▸ **ABOUT THIS TASK**
The listing is to be returned word for word, without its images.

▸ **GIVEN ENTRIES**
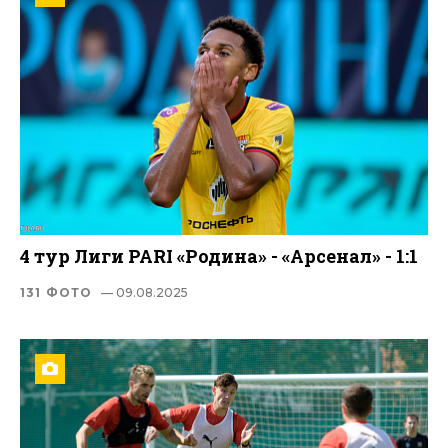
4 тур Лиги PARI «Родина» - «Арсенал» - 1:1
131 ФОТО
— 09.08.2025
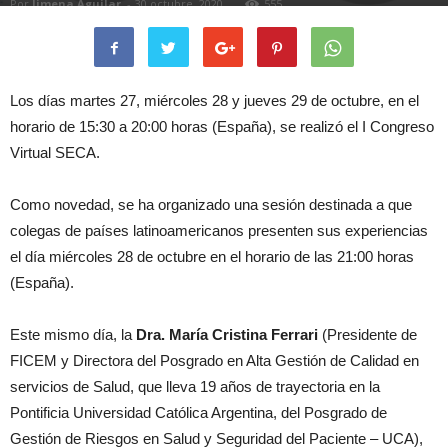
Por
Jimena Aguilar
-
30 octubre, 2020
555
Los días martes 27, miércoles 28 y jueves 29 de octubre, en el
horario de 15:30 a 20:00 horas (España), se realizó el I Congreso
Virtual SECA.
Como novedad, se ha organizado una sesión destinada a que
colegas de países latinoamericanos presenten sus experiencias
el día miércoles 28 de octubre en el horario de las 21:00 horas
(España).
Este mismo día, la
Dra. María Cristina Ferrari
(Presidente de
FICEM y Directora del Posgrado en Alta Gestión de Calidad en
servicios de Salud, que lleva 19 años de trayectoria en la
Pontificia Universidad Católica Argentina, del Posgrado de
Gestión de Riesgos en Salud y Seguridad del Paciente – UCA),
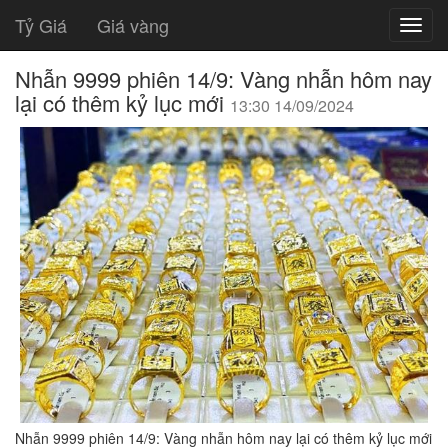
Tỷ Giá
Giá vàng
Nhẫn 9999 phiên 14/9: Vàng nhẫn hôm nay
lại có thêm kỷ lục mới
13:30 14/09/2024
Nhẫn 9999 phiên 14/9: Vàng nhẫn hôm nay lại có thêm kỷ lục mới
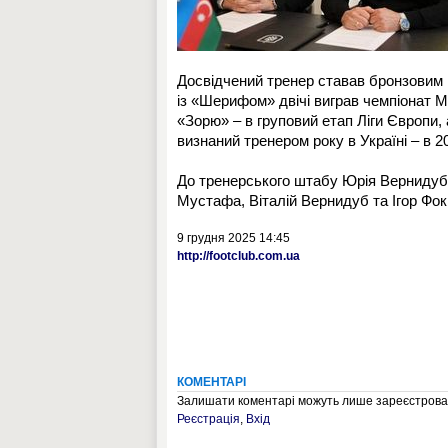
Досвідчений тренер ставав бронзовим 
із «Шерифом» двічі виграв чемпіонат М
«Зорю» – в груповий етап Ліги Європи, 
визнаний тренером року в Україні – в 20
До тренерського штабу Юрія Вернидуба
Мустафа, Віталій Вернидуб та Ігор Фокі
9 грудня 2025 14:45
http://footclub.com.ua
КОМЕНТАРІ
Залишати коментарі можуть лише зареєстрован
Реєстрація
,
Вхід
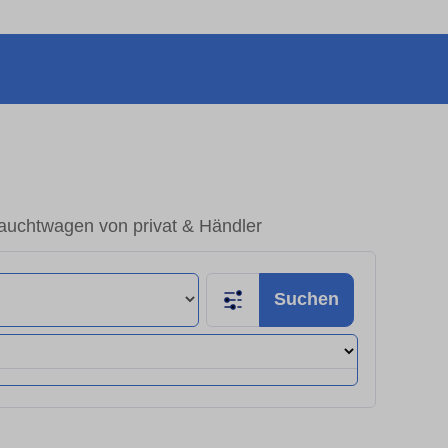
auchtwagen von privat & Händler
Suchen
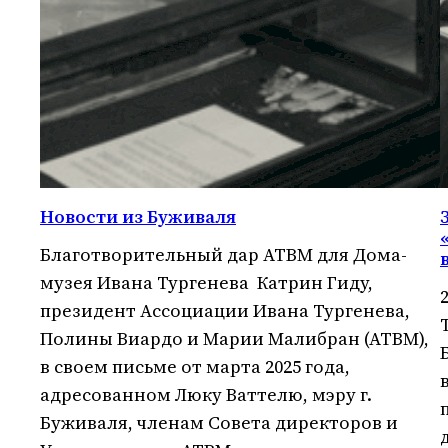
Новости из Буживаля
Благотворительный дар АТВМ для Дома-
музея Ивана Тургенева Катрин Гиду,
президент Ассоциации Ивана Тургенева,
Полины Виардо и Марии Малибран (АТВМ),
в своем письме от марта 2025 года,
адресованном Люку Ваттелю, мэру г.
Буживаля, членам Совета директоров и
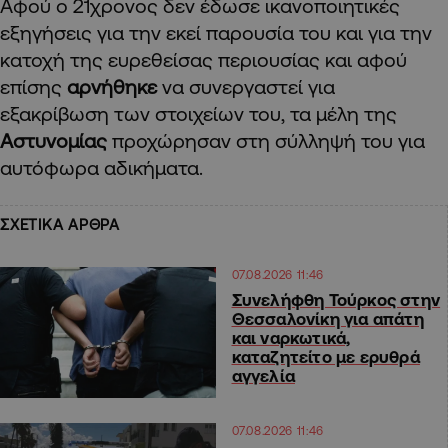
Αφού ο 21χρονος δεν έδωσε ικανοποιητικές
εξηγήσεις για την εκεί παρουσία του και για την
κατοχή της ευρεθείσας περιουσίας και αφού
επίσης
αρνήθηκε
να συνεργαστεί για
εξακρίβωση των στοιχείων του, τα μέλη της
Αστυνομίας
προχώρησαν στη σύλληψή του για
αυτόφωρα αδικήματα.
ΣΧΕΤΙΚΑ ΑΡΘΡΑ
07.08.2026 11:46
Συνελήφθη Τούρκος στην
Θεσσαλονίκη για απάτη
και ναρκωτικά,
καταζητείτο με ερυθρά
αγγελία
07.08.2026 11:46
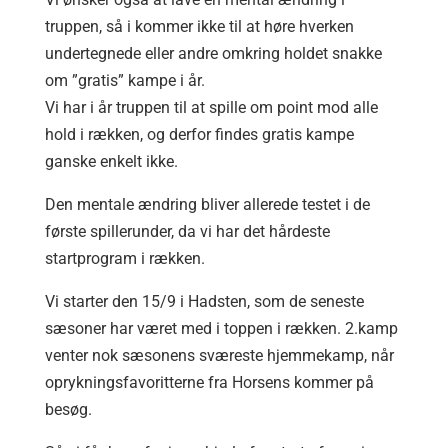
truppen, så i kommer ikke til at høre hverken
undertegnede eller andre omkring holdet snakke
om ”gratis” kampe i år.
Vi har i år truppen til at spille om point mod alle
hold i rækken, og derfor findes gratis kampe
ganske enkelt ikke.
Den mentale ændring bliver allerede testet i de
første spillerunder, da vi har det hårdeste
startprogram i rækken.
Vi starter den 15/9 i Hadsten, som de seneste
sæsoner har været med i toppen i rækken. 2.kamp
venter nok sæsonens sværeste hjemmekamp, når
oprykningsfavoritterne fra Horsens kommer på
besøg.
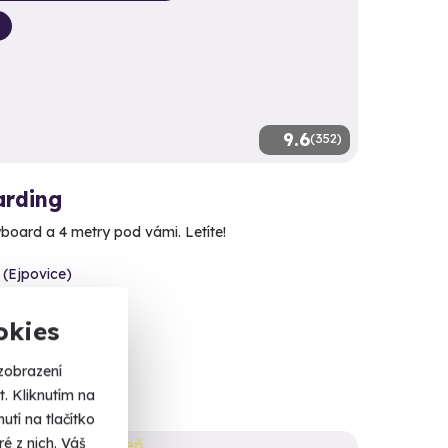
9.6
(352)
arding
yboard a 4 metry pod vámi. Letíte!
 (Ejpovice)
 dalších lokalit)
okies
 Kč
zobrazení
. Kliknutím na
tí na tlačítko
é z nich. Váš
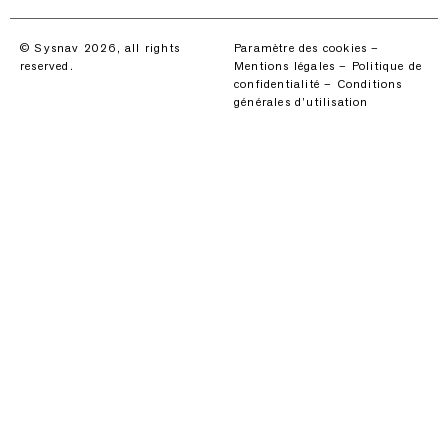
© Sysnav 2026, all rights
Paramètre des cookies
–
reserved.
Mentions légales
–
Politique de
confidentialité
–
Conditions
générales d’utilisation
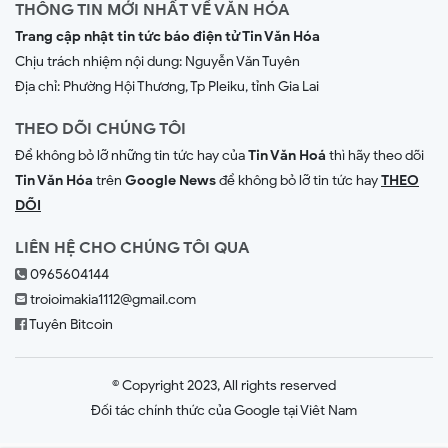
THÔNG TIN MỚI NHẤT VỀ VĂN HÓA
Trang cập nhật tin tức báo điện tử Tin Văn Hóa
Chịu trách nhiệm nội dung:
Nguyễn Văn Tuyên
Địa chỉ: Phường Hội Thương, Tp Pleiku, tỉnh Gia Lai
THEO DÕI CHÚNG TÔI
Để không bỏ lỡ những tin tức hay của
Tin Văn Hoá
thì hãy theo dõi
Tin Văn Hóa
trên
Google News
để không bỏ lỡ tin tức hay
THEO
DÕI
LIÊN HỆ CHO CHÚNG TÔI QUA
0965604144
troioimakia1112@gmail.com
Tuyên Bitcoin
© Copyright 2023, All rights reserved
Đối tác chính thức của Google tại Viêt Nam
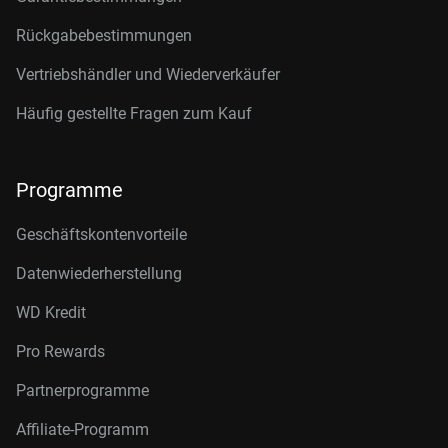
Rückgabebestimmungen
Vertriebshändler und Wiederverkäufer
Häufig gestellte Fragen zum Kauf
Programme
Geschäftskontenvorteile
Datenwiederherstellung
WD Kredit
Pro Rewards
Partnerprogramme
Affiliate-Programm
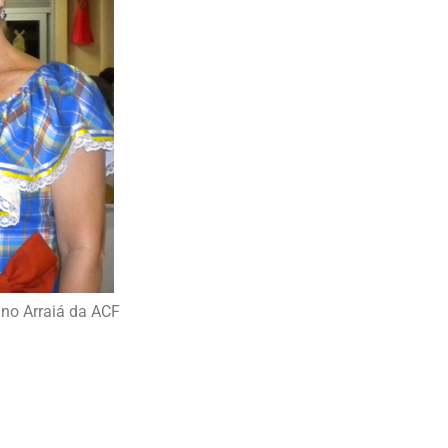
no Arraiá da ACF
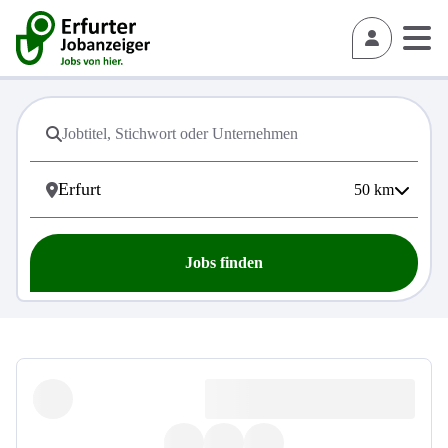
50
km
Jobs finden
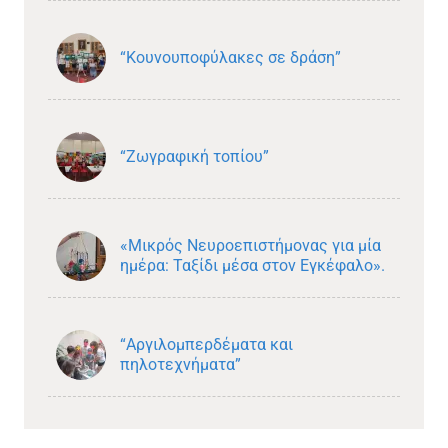
“Κουνουποφύλακες σε δράση”
“Ζωγραφική τοπίου”
«Μικρός Νευροεπιστήμονας για μία
ημέρα: Ταξίδι μέσα στον Εγκέφαλο».
“Αργιλομπερδέματα και
πηλοτεχνήματα”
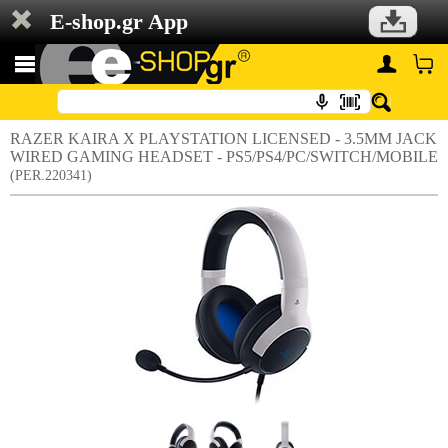
E-shop.gr App
RAZER KAIRA X PLAYSTATION LICENSED - 3.5MM JACK
WIRED GAMING HEADSET - PS5/PS4/PC/SWITCH/MOBILE
(PER.220341)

▸ **YOUR RESPONSE**
4 тур Лиги PARI «Родина» - «Арсенал» - 1:1
131 ФОТО
— 09.08.2025
Por
Jimena Aguilar
-
30 octubre, 2020
555
Los días martes 27, miércoles 28 y jueves 29 de octubre, en el
horario de 15:30 a 20:00 horas (España), se realizó el I Congreso
Virtual SECA.
Como novedad, se ha organizado una sesión destinada a que
colegas de países latinoamericanos presenten sus experiencias
el día miércoles 28 de octubre en el horario de las 21:00 horas
(España).
Este mismo día, la
Dra. María Cristina Ferrari
(Presidente de
FICEM y Directora del Posgrado en Alta Gestión de Calidad en
servicios de Salud, que lleva 19 años de trayectoria en la
Pontificia Universidad Católica Argentina, del Posgrado de
Gestión de Riesgos en Salud y Seguridad del Paciente – UCA),
Tỷ Giá
Giá vàng
Nhẫn 9999 phiên 14/9: Vàng nhẫn hôm nay
lại có thêm kỷ lục mới
13:30 14/09/2024
Nhẫn 9999 phiên 14/9: Vàng nhẫn hôm nay lại có thêm kỷ lục mới
Досвідчений тренер ставав бронзовим 
із «Шерифом» двічі виграв чемпіонат М
«Зорю» – в груповий етап Ліги Європи, 
визнаний тренером року в Україні – в 20
До тренерського штабу Юрія Вернидуба
Мустафа, Віталій Вернидуб та Ігор Фокі
9 грудня 2025 14:45
http://footclub.com.ua
КОМЕНТАРІ
Залишати коментарі можуть лише зареєстрован
Реєстрація
,
Вхід
auchtwagen von privat & Händler
Suchen
Новости из Буживаля
Благотворительный дар АТВМ для Дома-
музея Ивана Тургенева Катрин Гиду,
президент Ассоциации Ивана Тургенева,
Полины Виардо и Марии Малибран (АТВМ),
в своем письме от марта 2025 года,
адресованном Люку Ваттелю, мэру г.
Буживаля, членам Совета директоров и
Αφού ο 21χρονος δεν έδωσε ικανοποιητικές
εξηγήσεις για την εκεί παρουσία του και για την
κατοχή της ευρεθείσας περιουσίας και αφού
επίσης
αρνήθηκε
να συνεργαστεί για
εξακρίβωση των στοιχείων του, τα μέλη της
Αστυνομίας
προχώρησαν στη σύλληψή του για
αυτόφωρα αδικήματα.
ΣΧΕΤΙΚΑ ΑΡΘΡΑ
07.08.2026 11:46
Συνελήφθη Τούρκος στην
Θεσσαλονίκη για απάτη
και ναρκωτικά,
καταζητείτο με ερυθρά
αγγελία
07.08.2026 11:46
truppen, så i kommer ikke til at høre hverken
undertegnede eller andre omkring holdet snakke
om ”gratis” kampe i år.
Vi har i år truppen til at spille om point mod alle
hold i rækken, og derfor findes gratis kampe
ganske enkelt ikke.
Den mentale ændring bliver allerede testet i de
første spillerunder, da vi har det hårdeste
startprogram i rækken.
Vi starter den 15/9 i Hadsten, som de seneste
sæsoner har været med i toppen i rækken. 2.kamp
venter nok sæsonens sværeste hjemmekamp, når
oprykningsfavoritterne fra Horsens kommer på
besøg.
9.6
(352)
arding
yboard a 4 metry pod vámi. Letíte!
 (Ejpovice)
 dalších lokalit)
okies
 Kč
zobrazení
. Kliknutím na
tí na tlačítko
é z nich. Váš
© Sysnav 2026, all rights
Paramètre des cookies
–
reserved.
Mentions légales
–
Politique de
confidentialité
–
Conditions
générales d’utilisation
THÔNG TIN MỚI NHẤT VỀ VĂN HÓA
Trang cập nhật tin tức báo điện tử Tin Văn Hóa
Chịu trách nhiệm nội dung:
Nguyễn Văn Tuyên
Địa chỉ: Phường Hội Thương, Tp Pleiku, tỉnh Gia Lai
THEO DÕI CHÚNG TÔI
Để không bỏ lỡ những tin tức hay của
Tin Văn Hoá
thì hãy theo dõi
Tin Văn Hóa
trên
Google News
để không bỏ lỡ tin tức hay
THEO
DÕI
LIÊN HỆ CHO CHÚNG TÔI QUA
0965604144
troioimakia1112@gmail.com
Tuyên Bitcoin
© Copyright 2023, All rights reserved
Đối tác chính thức của Google tại Viêt Nam
Rückgabebestimmungen
Vertriebshändler und Wiederverkäufer
Häufig gestellte Fragen zum Kauf
Programme
Geschäftskontenvorteile
Datenwiederherstellung
WD Kredit
Pro Rewards
Partnerprogramme
Affiliate-Programm
no Arraiá da ACF
50
km
Jobs finden
“Κουνουποφύλακες σε δράση”
“Ζωγραφική τοπίου”
«Μικρός Νευροεπιστήμονας για μία
ημέρα: Ταξίδι μέσα στον Εγκέφαλο».
“Αργιλομπερδέματα και
πηλοτεχνήματα”
E-shop.gr App
RAZER KAIRA X PLAYSTATION LICENSED - 3.5MM JACK
WIRED GAMING HEADSET - PS5/PS4/PC/SWITCH/MOBILE
(PER.220341)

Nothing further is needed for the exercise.